HSL, originally the Harwell Subroutine Library, is a collection of Fortran 77 and 95 codes that address core problems in numerical analysis. It is primarily developed by the Numerical Analysis Group at the Rutherford Appleton Laboratory with contributions from other experts in the field.

HSL codes are easily recognizable by the format of their names, consisting of two letters followed by two numbers, dating back to early versions of Fortran's limited subroutine name length. The letters denote a broad classification of the problem they solve, and the numbers serve to distinguish different codes. For example, the well known sparse LU code MA28 (superseded by MA48) is a Matrix Algebra code number 28. Fortran 95 codes are differentiated from Fortran 77 codes by the prefix HSL_.

== History ==

=== Early history ===
Original development of the Harwell Subroutine Library began in 1963 by Mike Powell and Mike Hopper for internal use on an IBM mainframe at AERE Harwell. Early contributors also included Alan Curtis. With a spreading reputation, the Library was distributed externally for the first time in 1964 upon request. The first library catalog (AERE Report M-1748) was released in 1966.

=== Recent history ===
Over the intervening years, HSL has striven to maintain a high standard of reliability and has garnered a worldwide reputation as a prime source of numerical software. It has undergone a number of changes to reflect newly available features of the Fortran language, completing in 1990 the conversion to Fortran 77, and more recently, the entire Library has been made thread safe. Many newer codes are written in Fortran 95.

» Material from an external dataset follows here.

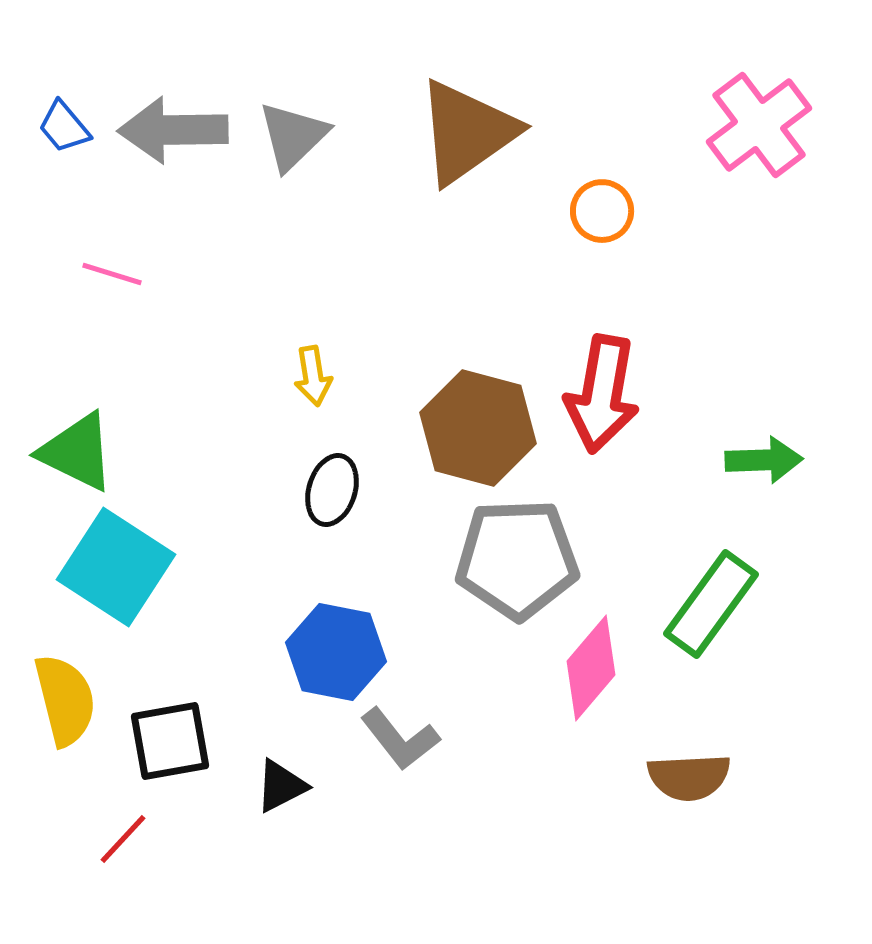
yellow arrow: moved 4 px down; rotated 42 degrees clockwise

New packages continue to be developed, with a new release issued every two to three years. Many older codes have now been superseded and are available in the HSL Archive.

== Licensing ==
The current version, HSL 2007 is a commercial product sold by AspenTech, but is also available without charge to individual academics direct from STFC for teaching and their own academic research purposes. HSL is currently not sold to commercial competitors of Aspen Technology.

Obsolete routines are stored in the HSL archive and are available for personal non-commercial use by anyone following registration with HSL. Commercial use and distribution of these routines still requires a purchased licence.